Uriel ne répondit pas. Il hocha la tête d'un air convaincu. Golgotha ne put cacher sa stupéfaction mêlée de colère à l'égard du souverain du peuple des Roches ; il se tourna vers le jeune prince avec espoir. Celui-ci hésita, tous les visages s'étaient à nouveau tournés vers lui. Mikaël observa l'enfant qui tentait de rester aussi imperturbable que possible.
_ Je suis désolé Général, dit-il finalement. Nous ne pouvons pas abandonner Zephon et ses hommes à la merci du seigneur Abdiel. Nous devons contre-attaquer dés maintenant pour éviter un trop grand nombre de pertes.
Le silence s'installa sur la salle du conseil. Zapan frémit en apercevant le regard d'une perversité impitoyable que Sirius avait posé sur lui sans se départir de son sourire, dévoilant une dentition d'un blanc pur.
_ Comme il vous plaira altesse, siffla le loup dont le pelage souple et lisse se reflétait sur les murs comme une aura sanguinolente.
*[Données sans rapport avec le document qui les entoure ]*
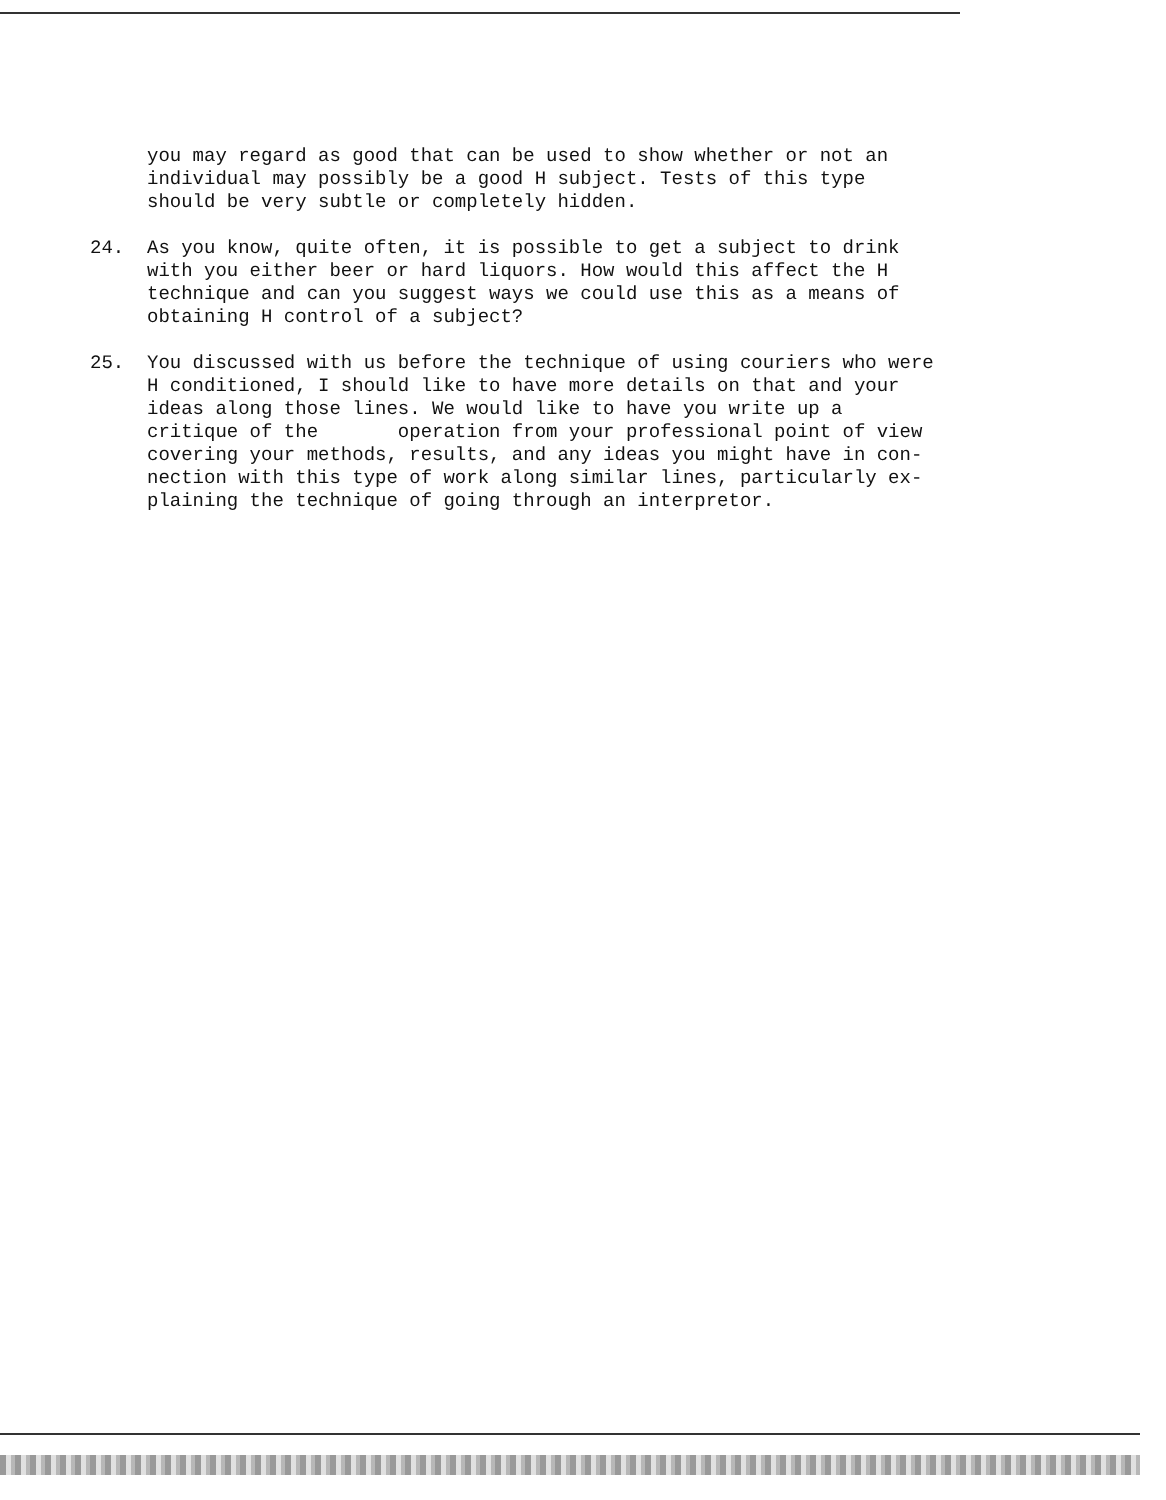you may regard as good that can be used to show whether or not an
individual may possibly be a good H subject. Tests of this type
should be very subtle or completely hidden.
24. As you know, quite often, it is possible to get a subject to drink
with you either beer or hard liquors. How would this affect the H
technique and can you suggest ways we could use this as a means of
obtaining H control of a subject?
25. You discussed with us before the technique of using couriers who were
H conditioned, I should like to have more details on that and your
ideas along those lines. We would like to have you write up a
critique of the operation from your professional point of view
covering your methods, results, and any ideas you might have in con-
nection with this type of work along similar lines, particularly ex-
plaining the technique of going through an interpretor.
Permettez-moi de prendre la tête des troupes que vous enverrez aux devants des Volants.
_ Certainement, hésita le jeune prince qui tentait de soutenir le regard du général.
Sirius salua, suivit des deux souverains. Puis il quitta la pièce d'un pas ferme, son sourire toujours présent. Uriel sortit à son tour. Golgotha s'arrêta face à l'empereur et le toisa un court instant. Il posa son poing sur sa poitrine et salua à nouveau avec déférence, puis disparut derrière les grands panneaux de bois.
Sirius avait allongé le pas. La colère qui l'habitait était à présent plus que perceptible. Son sourire avait disparu, remplacé par une grimace haineuse. Cet enfant avait osé l'humilier face aux deux seigneurs. Mais par-dessus tout, Mikaël l'avait humilié en poussant le prince à contredire ses raisonnements. Ce simple maître d'arme avait une bien trop grande influence sur cet empereur juvénile.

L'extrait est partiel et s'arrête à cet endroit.